What is being asked: Whenever a line in the material below includes "lines", copy that line.
□ □ □ □
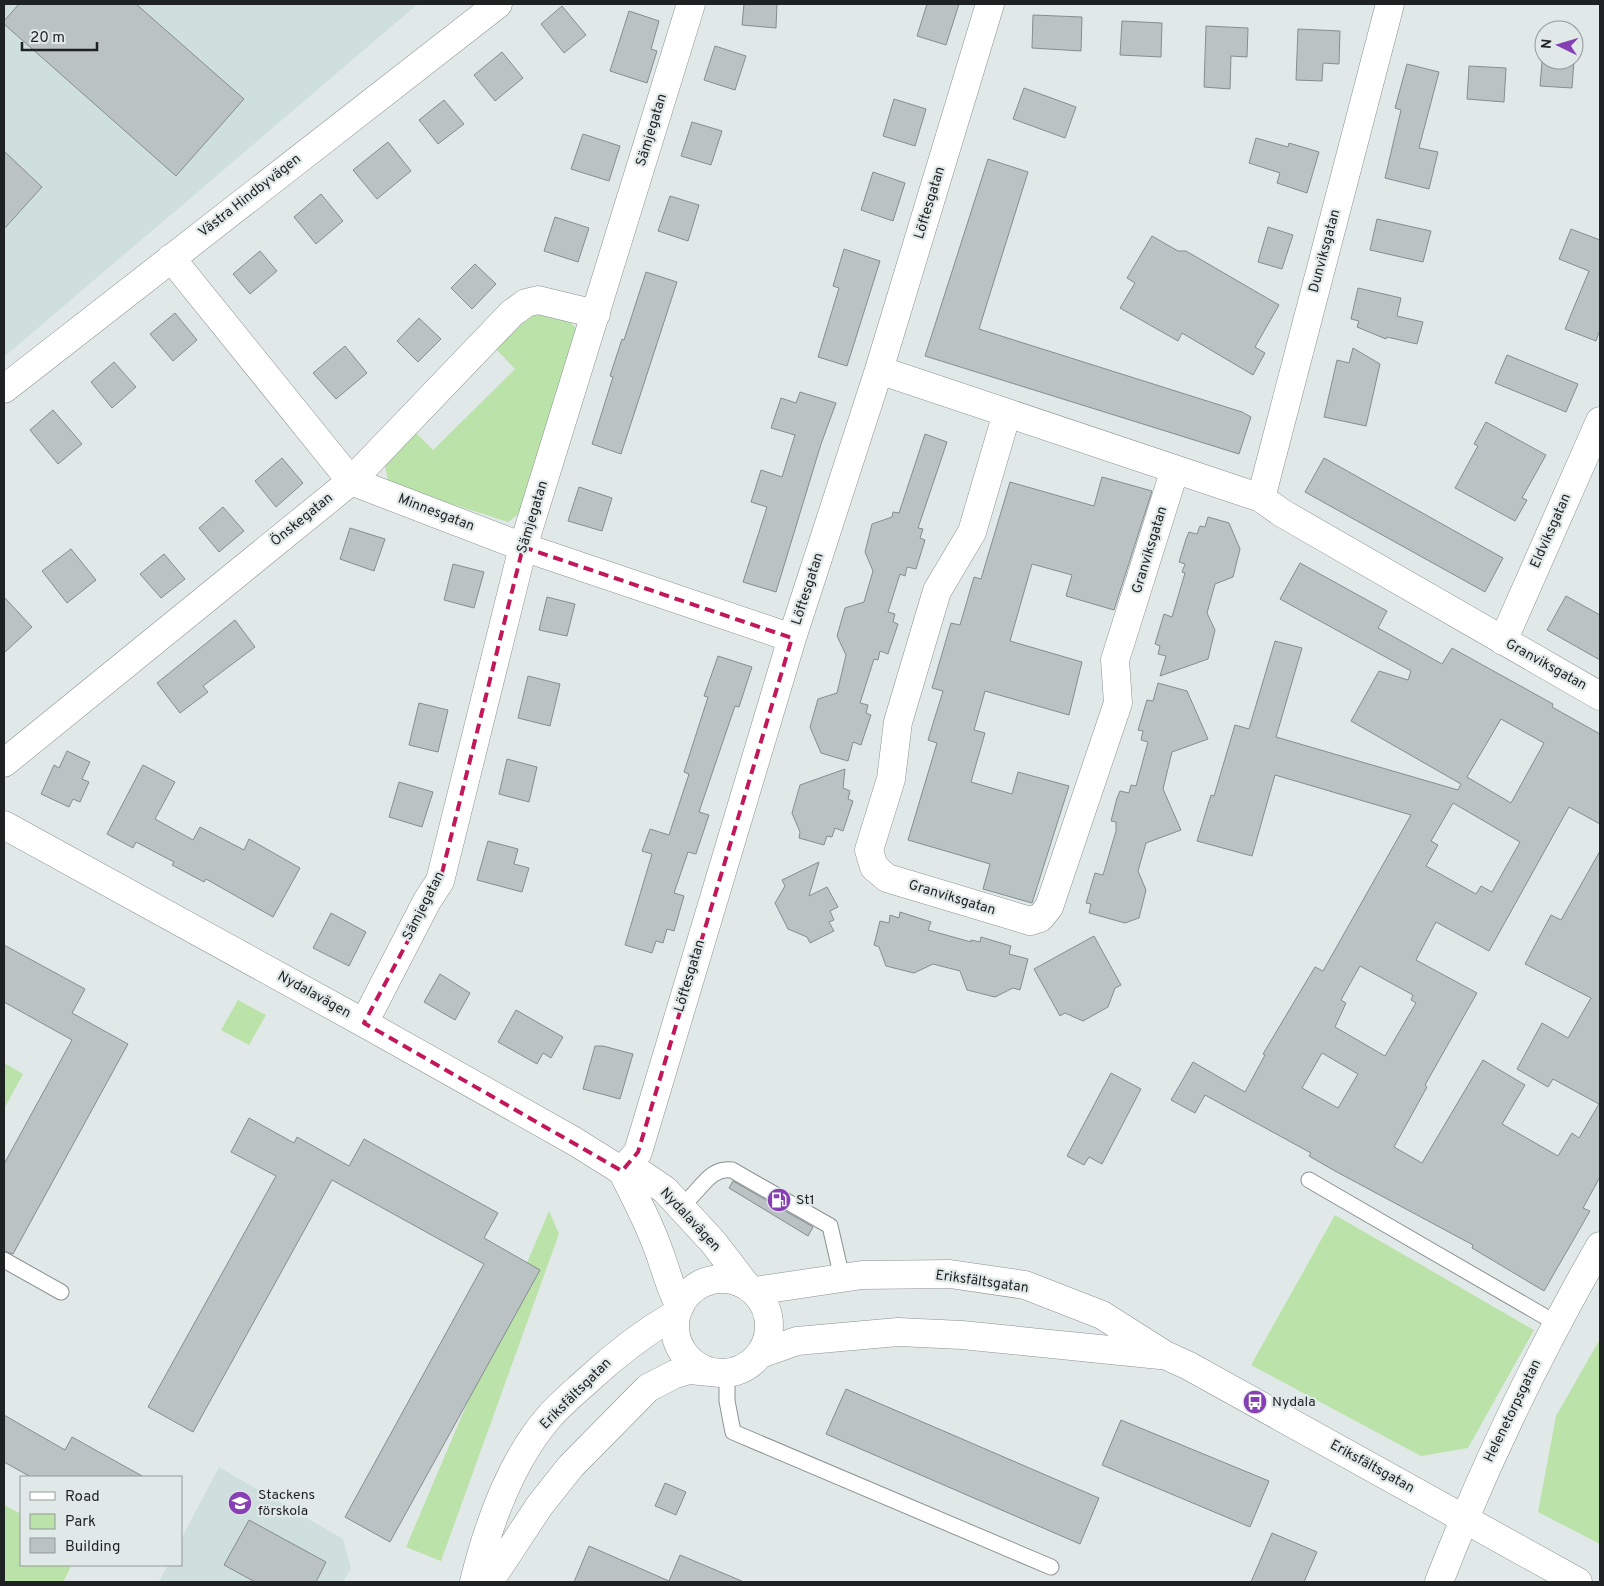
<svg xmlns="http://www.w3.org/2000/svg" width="1604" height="1586" font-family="Overpass,sans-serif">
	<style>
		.built { fill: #cedfdd }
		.green { fill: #bae2a9 }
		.building { fill: #bac2c4; stroke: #858d8e; fill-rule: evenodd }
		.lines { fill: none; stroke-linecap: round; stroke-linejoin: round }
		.lane-casing { stroke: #8a9291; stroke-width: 17 }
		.street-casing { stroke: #8a9291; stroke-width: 29 }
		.secondary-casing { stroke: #8a9291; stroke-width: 29 }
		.lane { stroke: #fff; stroke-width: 15 }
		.street { stroke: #fff; stroke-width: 28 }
		.secondary { stroke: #fff; stroke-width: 28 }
		.marked { fill: none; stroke: #c2185b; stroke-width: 4; stroke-dasharray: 10 6; stroke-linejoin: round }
		.labels { text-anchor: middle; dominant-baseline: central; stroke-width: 4.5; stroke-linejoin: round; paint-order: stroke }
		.street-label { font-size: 14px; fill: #1f2222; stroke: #e1e9e8 }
		.poi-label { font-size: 14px; fill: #1f2222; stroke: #e1e9e8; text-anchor: start }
	</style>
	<rect width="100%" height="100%" fill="#e1e9e8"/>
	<path class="built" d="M 4,4 L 418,4 L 4,357 Z
		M 219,1467 L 343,1539 L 351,1568 L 343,1582 L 159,1582 L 168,1565 L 181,1565 L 181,1539 Z"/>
	<path class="green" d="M 533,311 L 564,316 L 581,333 L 524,510 L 508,522 L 389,484 L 384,462 L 413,430 L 433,450 L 515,369 L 496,349 Z
		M 238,1000 L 266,1015 L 249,1045 L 221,1030 Z
		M 4,1063 L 23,1074 L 4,1109 Z
		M 549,1211 L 559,1234 L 441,1561 L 406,1547 Z
		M 1335,1215 L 1534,1330 L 1468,1448 L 1421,1456 L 1251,1365 Z
		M 1600,1339 L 1600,1544 L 1538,1512 L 1556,1416 Z
		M 4,1505 L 21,1514 L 21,1565 L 72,1565 L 63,1582 L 4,1582 Z"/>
	<path class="building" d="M 19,4 L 136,4 L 244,99 L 176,176 L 4,24 L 4,21 Z
		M 744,4 L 777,4 L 776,28 L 742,25 Z
		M 927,4 L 959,4 L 946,45 L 917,36 Z
		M 562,6 L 586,35 L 564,53 L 541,24 Z
		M 629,11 L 659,21 L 651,49 L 657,51 L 647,83 L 610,71 Z
		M 1033,15 L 1082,17 L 1081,51 L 1032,48 Z
		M 1122,21 L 1162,23 L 1161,57 L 1120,55 Z
		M 1206,26 L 1248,28 L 1247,57 L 1231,56 L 1230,89 L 1204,87 Z
		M 1298,29 L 1340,31 L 1339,64 L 1323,63 L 1322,81 L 1296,80 Z
		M 1544,39 L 1544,60 L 1574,60 L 1572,88 L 1540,86 Z
		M 715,46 L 746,56 L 735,90 L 704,80 Z
		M 502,52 L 523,78 L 495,101 L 474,75 Z
		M 1407,64 L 1439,72 L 1419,148 L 1438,152 L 1429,189 L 1385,178 L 1401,110 L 1395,108 Z
		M 1469,66 L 1506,68 L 1504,102 L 1467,99 Z
		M 1024,88 L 1076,107 L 1065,138 L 1013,119 Z
		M 894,99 L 926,109 L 915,146 L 883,136 Z
		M 444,100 L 464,124 L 438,144 L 419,120 Z
		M 692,122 L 722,131 L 711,165 L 681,156 Z
		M 583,134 L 620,146 L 609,181 L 571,169 Z
		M 1256,138 L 1288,147 L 1289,143 L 1319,152 L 1307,193 L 1277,183 L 1280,173 L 1249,163 Z
		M 388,142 L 411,171 L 377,199 L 353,170 Z
		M 4,151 L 42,187 L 4,229 Z
		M 988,159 L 1028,172 L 979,329 L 1242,412 L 1251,417 L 1239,454 L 925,356 Z
		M 873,172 L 905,183 L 893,221 L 861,210 Z
		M 321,194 L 343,221 L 316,244 L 294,217 Z
		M 670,196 L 699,205 L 688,241 L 658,231 Z
		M 555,217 L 589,228 L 578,262 L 544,251 Z
		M 1377,219 L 1431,231 L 1423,262 L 1370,250 Z
		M 1268,227 L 1293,235 L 1282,269 L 1258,262 Z
		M 1571,229 L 1600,240 L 1600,330 L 1596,341 L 1565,329 L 1589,271 L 1559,259 Z
		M 1152,236 L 1178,251 L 1186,251 L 1279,305 L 1255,347 L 1265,353 L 1253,375 L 1182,333 L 1178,341 L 1120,308 L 1135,283 L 1127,278 Z
		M 844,249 L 880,261 L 847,366 L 818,357 L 839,288 L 833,286 Z
		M 260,251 L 277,271 L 250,294 L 233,274 Z
		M 475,264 L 496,284 L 472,309 L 451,288 Z
		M 646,272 L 677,282 L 621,454 L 592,444 L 613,377 L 610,376 L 622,339 L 624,340 Z
		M 1358,288 L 1401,298 L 1397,316 L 1423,322 L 1417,344 L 1387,337 L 1386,339 L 1357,327 L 1359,321 L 1351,319 Z
		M 175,313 L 197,340 L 173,361 L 150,334 Z
		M 419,318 L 441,339 L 418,362 L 397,341 Z
		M 345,346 L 367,373 L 336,399 L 313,373 Z
		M 1353,348 L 1380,364 L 1366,426 L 1324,417 L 1337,360 L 1349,363 Z
		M 1507,355 L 1578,384 L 1566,412 L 1495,383 Z
		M 114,362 L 136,387 L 112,408 L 91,382 Z
		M 800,392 L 836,403 L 821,444 L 776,592 L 743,582 L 767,507 L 751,502 L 761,470 L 782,477 L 795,435 L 771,428 L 781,398 L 796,403 Z
		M 53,410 L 82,444 L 58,464 L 30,430 Z
		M 1486,422 L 1546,455 L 1522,498 L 1527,500 L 1515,521 L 1455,488 L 1478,446 L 1474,444 Z
		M 925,434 L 947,442 L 918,528 L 923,529 L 920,538 L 925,540 L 916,569 L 907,567 L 905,576 L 900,574 L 888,612 L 895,614 L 893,622 L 898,624 L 888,654 L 880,651 L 878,660 L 874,659 L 860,703 L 868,705 L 866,713 L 871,715 L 861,745 L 853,742 L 848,761 L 821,753 L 810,727 L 818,699 L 837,693 L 846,655 L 837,636 L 845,608 L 864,602 L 873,571 L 865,552 L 872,524 L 892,517 L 893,512 L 899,513 Z
		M 282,458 L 303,483 L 276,507 L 255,481 Z
		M 1324,458 L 1503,558 L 1485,592 L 1305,492 Z
		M 1102,477 L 1152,491 L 1114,610 L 1066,596 L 1072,575 L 1032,564 L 1010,641 L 1082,662 L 1069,715 L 985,691 L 974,730 L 985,733 L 971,782 L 1012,794 L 1018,772 L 1069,786 L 1032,903 L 983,889 L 990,864 L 908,840 L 937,743 L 928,740 L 943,691 L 932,688 L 951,623 L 960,625 L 974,577 L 981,579 L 1010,482 L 1094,506 Z
		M 579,487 L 612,498 L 602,531 L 568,521 Z
		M 223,507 L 244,531 L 219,552 L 199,528 Z
		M 1208,517 L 1229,523 L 1240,549 L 1233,577 L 1215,584 L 1207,613 L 1215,630 L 1208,659 L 1160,676 L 1166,656 L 1158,654 L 1160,646 L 1155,644 L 1164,614 L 1172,617 L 1185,573 L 1182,572 L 1185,564 L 1179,562 L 1186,539 L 1189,532 L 1197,534 L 1200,526 L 1205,527 Z
		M 350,528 L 385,539 L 374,571 L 340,559 Z
		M 71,549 L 96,580 L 67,603 L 42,571 Z
		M 164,554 L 185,579 L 161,598 L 140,574 Z
		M 1300,563 L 1387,611 L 1378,628 L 1442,664 L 1452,648 L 1553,704 L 1552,707 L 1600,734 L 1600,824 L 1569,807 L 1489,951 L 1436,922 L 1416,960 L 1477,993 L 1425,1085 L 1427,1087 L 1394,1147 L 1422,1163 L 1483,1060 L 1525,1085 L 1502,1124 L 1558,1156 L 1572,1133 L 1579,1138 L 1599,1104 L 1553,1079 L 1548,1087 L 1517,1069 L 1542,1023 L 1568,1038 L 1591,998 L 1525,964 L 1551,915 L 1561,920 L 1600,851 L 1600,1177 L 1583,1208 L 1590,1211 L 1544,1291 L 1472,1248 L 1473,1245 L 1335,1171 L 1309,1156 L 1311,1153 L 1205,1095 L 1195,1113 L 1171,1100 L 1193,1062 L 1245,1092 L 1265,1055 L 1263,1054 L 1315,967 L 1323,971 L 1411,815 L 1275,775 L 1252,856 L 1197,841 L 1211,795 L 1214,796 L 1235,725 L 1249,729 L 1275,641 L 1302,648 L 1276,737 L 1458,790 L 1461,784 L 1351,721 L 1379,671 L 1408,680 L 1411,671 L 1280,599 ZM 1501,719 L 1544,743 L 1511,803 L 1467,777 ZM 1453,803 L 1520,842 L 1492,892 L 1481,886 L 1476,894 L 1426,866 L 1438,845 L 1431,841 ZM 1360,966 L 1413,995 L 1411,1000 L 1416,1003 L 1385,1056 L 1335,1027 L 1346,1003 L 1341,1000 ZM 1322,1053 L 1358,1074 L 1338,1108 L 1302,1088 Z
		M 453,564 L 484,572 L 474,608 L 444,600 Z
		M 1566,596 L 1600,615 L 1600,660 L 1547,630 Z
		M 4,597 L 32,627 L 4,653 Z
		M 547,597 L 575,604 L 567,636 L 539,630 Z
		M 235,620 L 255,647 L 203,686 L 208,692 L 180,713 L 157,683 Z
		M 718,656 L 752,667 L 739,707 L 735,706 L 699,812 L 709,815 L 696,854 L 688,852 L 674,893 L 684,896 L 674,931 L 667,929 L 663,943 L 656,941 L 652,953 L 625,945 L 652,854 L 642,851 L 650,829 L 669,835 L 689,774 L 684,772 L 708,697 L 704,696 Z
		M 528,676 L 560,684 L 550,726 L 518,718 Z
		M 1158,683 L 1187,691 L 1208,739 L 1172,752 L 1163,789 L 1181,830 L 1146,843 L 1138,871 L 1146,890 L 1139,918 L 1125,923 L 1089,913 L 1091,904 L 1086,903 L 1095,873 L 1103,875 L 1116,831 L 1116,822 L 1111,821 L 1117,798 L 1120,791 L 1129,793 L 1131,785 L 1136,786 L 1148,742 L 1141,740 L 1143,731 L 1138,730 L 1147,700 L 1153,701 Z
		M 419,703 L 448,710 L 438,752 L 409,745 Z
		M 67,751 L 90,762 L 82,779 L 89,782 L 80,802 L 73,799 L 69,807 L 41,794 L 54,765 L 59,768 Z
		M 507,759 L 537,767 L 529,802 L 499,794 Z
		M 143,765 L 175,782 L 155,819 L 193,840 L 200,827 L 244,850 L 249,839 L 300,868 L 273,917 L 206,879 L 204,882 L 172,865 L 174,862 L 136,842 L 133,848 L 107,834 Z
		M 845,769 L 843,788 L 850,791 L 848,799 L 853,801 L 843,831 L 835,828 L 832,837 L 827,836 L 824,845 L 799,838 L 800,832 L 792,813 L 800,785 Z
		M 399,782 L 433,792 L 422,827 L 389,817 Z
		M 488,841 L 518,849 L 514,864 L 529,868 L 522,892 L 477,880 Z
		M 819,862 L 809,896 L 827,887 L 838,907 L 830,911 L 834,920 L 829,922 L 834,931 L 810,943 L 807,937 L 788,929 L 775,903 L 785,886 L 782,880 Z
		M 900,912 L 931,922 L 928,930 L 971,942 L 971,940 L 980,942 L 981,937 L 1011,946 L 1009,954 L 1028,959 L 1020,990 L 1013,988 L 995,997 L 967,990 L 960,971 L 933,964 L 914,973 L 886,966 L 879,947 L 874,945 L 880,921 L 889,923 L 890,915 L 899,918 Z
		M 331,913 L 366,932 L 349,966 L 313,948 Z
		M 1094,936 L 1121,985 L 1115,988 L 1108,1007 L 1083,1021 L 1065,1013 L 1060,1016 L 1034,969 Z
		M 4,945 L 85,989 L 72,1013 L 128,1044 L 13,1254 L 4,1251 L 4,1164 L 72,1040 L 4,1002 Z
		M 440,974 L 470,993 L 455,1020 L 424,1002 Z
		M 516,1010 L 563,1037 L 551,1058 L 543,1053 L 537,1064 L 498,1042 Z
		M 595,1046 L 603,1046 L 633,1054 L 620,1099 L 583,1089 Z
		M 1111,1073 L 1141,1089 L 1102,1164 L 1089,1157 L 1084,1165 L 1067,1156 Z
		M 249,1118 L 294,1143 L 297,1137 L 349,1166 L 364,1139 L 498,1213 L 484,1238 L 540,1270 L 390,1542 L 345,1517 L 484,1264 L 332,1180 L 193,1432 L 148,1407 L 276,1176 L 231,1152 Z
		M 733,1181 L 813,1227 L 808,1236 L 729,1188 Z
		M 846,1389 L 1099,1498 L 1080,1544 L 826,1434 Z
		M 4,1415 L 65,1450 L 72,1437 L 144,1477 L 31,1477 L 4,1462 Z
		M 1121,1420 L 1269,1481 L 1250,1527 L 1102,1465 Z
		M 665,1483 L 686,1492 L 676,1515 L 655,1506 Z
		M 249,1520 L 326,1562 L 316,1582 L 255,1582 L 224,1565 Z
		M 1272,1533 L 1317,1552 L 1304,1582 L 1251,1582 Z
		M 589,1546 L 669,1581 L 680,1555 L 744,1582 L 574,1582 Z"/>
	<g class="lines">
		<g class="lane-casing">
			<path id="lane" d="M 1309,1180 L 1556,1323
				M 680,1206 C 699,1195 708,1166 732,1170 L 830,1226 L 842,1278
				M 4,1260 L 61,1292
				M 727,1373 L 727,1401 L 733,1432 L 1051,1567"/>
		</g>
		<g class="street-casing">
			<path id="street" d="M 171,258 L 351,481 L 523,547 L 792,638
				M 879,370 L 1261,498 L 1282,513 L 1600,696
				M 4,389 L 498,4
				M 1007,413 L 972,532 L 937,591 L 898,722 L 891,779 L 869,850 L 874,867 L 887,878 L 1030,921 L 1040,918 L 1049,907 L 1118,703 L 1115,660 L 1175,469
				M 1261,498 L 1390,4
				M 1503,641 L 1600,421
				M 4,763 L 351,481 L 512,313 L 526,303 L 538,300 L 596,314
				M 4,825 L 364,1023 L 574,1141 L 622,1171 L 640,1173 L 665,1190 L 713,1242 L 746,1285
				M 364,1023 L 427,901 L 440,881 L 523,547 L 691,4
				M 622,1171 L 638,1152 L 792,638 L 879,370 L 990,4
				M 622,1171 C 637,1201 653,1231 663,1263 C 669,1280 671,1290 680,1306
				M 1439,1582 C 1484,1466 1538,1354 1600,1246"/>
		</g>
		<g class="secondary-casing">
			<path id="secondary" d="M675 1326a47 47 0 1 1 94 0a47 47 0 1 1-94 0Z
				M 755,1291 L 862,1275 L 950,1274 L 1025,1285 L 1102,1315 L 1165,1355 L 1189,1366 L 1578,1582
				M 760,1354 L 797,1341 L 898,1332 L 962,1335 L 1160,1355
				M 474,1582 C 488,1525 510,1462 549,1417 C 561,1403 575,1392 588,1380 C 616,1354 643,1333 676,1314
				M 489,1582 L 540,1505 L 571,1466 L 648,1388 L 675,1374 L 689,1370 L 711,1372"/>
		</g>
		<use href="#lane" class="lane"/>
		<use href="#street" class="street"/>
		<use href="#secondary" class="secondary"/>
	</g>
	<path class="marked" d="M 523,547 L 792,638 L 638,1152 L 622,1171 L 364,1023 L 440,881 Z"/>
	<defs>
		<g id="fuel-disc" transform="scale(1.25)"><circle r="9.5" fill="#8640b3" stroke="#e1e9e8"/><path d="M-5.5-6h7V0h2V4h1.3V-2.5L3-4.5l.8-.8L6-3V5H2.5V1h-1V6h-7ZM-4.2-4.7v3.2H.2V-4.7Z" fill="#fff"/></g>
		<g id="bus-disc" transform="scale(1.25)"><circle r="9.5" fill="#8640b3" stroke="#e1e9e8"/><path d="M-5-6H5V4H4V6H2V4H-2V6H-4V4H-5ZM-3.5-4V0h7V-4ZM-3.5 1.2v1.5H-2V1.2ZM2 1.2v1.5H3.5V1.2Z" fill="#fff"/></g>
		<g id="school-disc" transform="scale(1.25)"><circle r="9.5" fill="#8640b3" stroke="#e1e9e8"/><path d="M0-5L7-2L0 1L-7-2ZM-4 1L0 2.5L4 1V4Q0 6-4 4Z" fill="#fff"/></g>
	</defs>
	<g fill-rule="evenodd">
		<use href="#fuel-disc" x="779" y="1200"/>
		<use href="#bus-disc" x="1255" y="1402"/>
		<use href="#school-disc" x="240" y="1503"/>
	</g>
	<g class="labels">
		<g class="street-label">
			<text transform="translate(652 130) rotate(-73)">Sämjegatan</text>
			<text transform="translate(250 196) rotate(-38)">Västra Hindbyvägen</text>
			<text transform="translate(930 203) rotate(-73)">Löftesgatan</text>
			<text transform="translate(1325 251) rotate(-75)">Dunviksgatan</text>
			<text transform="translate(436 513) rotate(21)">Minnesgatan</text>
			<text transform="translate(533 517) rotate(-73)">Sämjegatan</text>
			<text transform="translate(302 520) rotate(-39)">Önskegatan</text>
			<text transform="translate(1551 531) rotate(-66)">Eldviksgatan</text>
			<text transform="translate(1150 550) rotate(-73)">Granviksgatan</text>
			<text transform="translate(808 589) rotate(-72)">Löftesgatan</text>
			<text transform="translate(1546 665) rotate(29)">Granviksgatan</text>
			<text transform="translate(952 898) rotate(17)">Granviksgatan</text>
			<text transform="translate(424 906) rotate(-63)">Sämjegatan</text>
			<text transform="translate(690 976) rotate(-73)">Löftesgatan</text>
			<text transform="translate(314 995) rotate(29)">Nydalavägen</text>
			<text transform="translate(690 1220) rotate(47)">Nydalavägen</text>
			<text transform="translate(982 1282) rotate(8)">Eriksfältsgatan</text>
			<text transform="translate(576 1394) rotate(-45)">Eriksfältsgatan</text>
			<text transform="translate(1513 1411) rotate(-64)">Helenetorpsgatan</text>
			<text transform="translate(1372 1467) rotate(29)">Eriksfältsgatan</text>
		</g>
		<g class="poi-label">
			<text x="796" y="1200">St1</text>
			<text x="1272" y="1402">Nydala</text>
			<text x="258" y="1495">Stackens<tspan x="258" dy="16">förskola</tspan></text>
		</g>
	</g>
	<rect width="1604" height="1586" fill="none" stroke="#1f2222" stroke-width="10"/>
	<rect x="20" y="1476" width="162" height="90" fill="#e1e9e8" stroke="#939999"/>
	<rect x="30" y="1492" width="25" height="8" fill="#ffffff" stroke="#939999"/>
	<text x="65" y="1501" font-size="15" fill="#1f2222">Road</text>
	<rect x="30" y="1514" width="25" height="15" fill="#bae2a9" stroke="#939999"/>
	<text x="65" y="1526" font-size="15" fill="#1f2222">Park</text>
	<rect x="30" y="1538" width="25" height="15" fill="#bac2c4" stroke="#939999"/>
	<text x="65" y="1551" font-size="15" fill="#1f2222">Building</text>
	<g transform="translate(1559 45) rotate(275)"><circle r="24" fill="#e1e9e8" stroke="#939999"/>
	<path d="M0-4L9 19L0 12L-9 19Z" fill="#8640b3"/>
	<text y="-8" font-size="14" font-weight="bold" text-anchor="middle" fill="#1f2222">N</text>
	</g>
	<path d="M22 42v8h75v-8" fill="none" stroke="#1f2222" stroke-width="2.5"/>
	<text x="30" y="42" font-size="15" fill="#1f2222" stroke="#e1e9e8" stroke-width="4" paint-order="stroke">20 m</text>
</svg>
□ □ □ □
Answer to the exercise:
		.lines { fill: none; stroke-linecap: round; stroke-linejoin: round }
	<g class="lines">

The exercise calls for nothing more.